Hi Todd,
I personally don't know the answer, but I see that Andreas from the open
source grid engine alias (user_at_[hidden]) is addressing
your issues. He should be able to address your issues since it's more
related to the internals of qmaster.
http://gridengine.sunsource.net/servlets/ReadMsg?list=users&msgNo=18773
So if anyone else wants to know about what it seems to be related to the
file descriptor limit issue in the internals of the SGE/N1GE, feel free
to follow the comments over there...
Heywood, Todd wrote:
> I have sent the following experiences to the SGE mailing list, but I
> thought I would also try here
>
>
>
> I have been trying out version 1.2b2 for its integration with SGE. The
> simple hello world test program works fin by itself, but there are
> issues when submitting it to SGE.
>
>
>
> For small numbers of tasks, for SOME runs, I get errors for each of the
> non-master tasks, and they are all one of the following:
>
>
>
> error: commlib error: got read error (closing
> "blade27.bluehelix.cshl.edu/execd/1")
>
>
>
> error: commlib error: can't read general message size header (GMSH)
> (closing "blade221
>
> .bluehelix.cshl.edu/execd/1")
>
>
>
> When I repeat runs, these errors tend to go away, like the first time a
> node runs a job it coughs on it, but then it is OK for subsequent jobs.

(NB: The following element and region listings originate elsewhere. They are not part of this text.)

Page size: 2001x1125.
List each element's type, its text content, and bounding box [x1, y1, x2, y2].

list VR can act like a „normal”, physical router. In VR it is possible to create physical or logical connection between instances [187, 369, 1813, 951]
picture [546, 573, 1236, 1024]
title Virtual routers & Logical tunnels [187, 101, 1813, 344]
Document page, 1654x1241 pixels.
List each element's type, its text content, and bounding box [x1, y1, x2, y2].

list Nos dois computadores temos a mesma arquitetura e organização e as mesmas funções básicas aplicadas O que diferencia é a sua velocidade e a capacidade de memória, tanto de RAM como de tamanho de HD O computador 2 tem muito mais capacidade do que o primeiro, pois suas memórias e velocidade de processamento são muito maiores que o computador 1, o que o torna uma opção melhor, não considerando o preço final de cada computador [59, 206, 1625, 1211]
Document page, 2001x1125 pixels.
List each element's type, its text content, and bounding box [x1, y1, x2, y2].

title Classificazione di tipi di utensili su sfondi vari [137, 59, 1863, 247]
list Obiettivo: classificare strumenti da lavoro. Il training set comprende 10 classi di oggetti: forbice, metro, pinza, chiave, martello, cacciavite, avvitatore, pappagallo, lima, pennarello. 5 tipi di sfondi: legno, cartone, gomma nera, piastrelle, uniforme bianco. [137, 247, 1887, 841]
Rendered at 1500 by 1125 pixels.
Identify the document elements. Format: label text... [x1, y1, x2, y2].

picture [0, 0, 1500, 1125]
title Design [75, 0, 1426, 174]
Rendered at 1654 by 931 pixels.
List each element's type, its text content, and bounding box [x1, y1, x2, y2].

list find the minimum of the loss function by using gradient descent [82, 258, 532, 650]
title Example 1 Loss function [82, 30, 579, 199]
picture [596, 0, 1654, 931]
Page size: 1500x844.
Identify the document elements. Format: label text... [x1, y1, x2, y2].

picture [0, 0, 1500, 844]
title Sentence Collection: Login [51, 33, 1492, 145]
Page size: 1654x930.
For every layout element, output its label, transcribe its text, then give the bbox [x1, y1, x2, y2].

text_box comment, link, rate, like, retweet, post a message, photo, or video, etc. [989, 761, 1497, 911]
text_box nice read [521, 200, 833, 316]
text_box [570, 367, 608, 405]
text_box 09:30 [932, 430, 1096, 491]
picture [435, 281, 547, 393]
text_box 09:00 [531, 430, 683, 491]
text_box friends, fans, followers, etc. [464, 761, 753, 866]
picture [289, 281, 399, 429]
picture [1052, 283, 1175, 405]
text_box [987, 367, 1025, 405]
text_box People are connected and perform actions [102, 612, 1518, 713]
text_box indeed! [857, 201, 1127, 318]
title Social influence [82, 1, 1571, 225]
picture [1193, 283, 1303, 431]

> I do get the correct output.
>
>
>
> Things change when I try a large job, say 400 tasks. I get loads of GMSH
> errors, but NO output, and SGEs qstat command aborts://
>
>
>
> [heywood_at_blade1 ompi]$ qsub -pe mpi 400 hello.sh
>
> Your job 8239 ("hello.sh") has been submitted
>
> [heywood_at_blade1 ompi]$ qstat -t
>
> critical error: unrecoverable error - contact systems manager
>
> Aborted
>
> [heywood_at_blade1 ompi]$
>
>
>
> I then have to qdel the job from another window.
>
>
>
> If anyone has seen anything like this, Id be interested in hearing.
> Since the errors are coming from SGEs communication library, I did
> increase the file descriptor limit (ulimit n 65536), but it made no
> difference.
>
>
>
> Thanks,
>
>
>
> Todd Heywood
>
>
>
>
> ------------------------------------------------------------------------
>
> _______________________________________________
> users mailing list
> users_at_[hidden]
> http://www.open-mpi.org/mailman/listinfo.cgi/users
--
Thanks,
- Pak Lui
pak.lui_at_[hidden]
|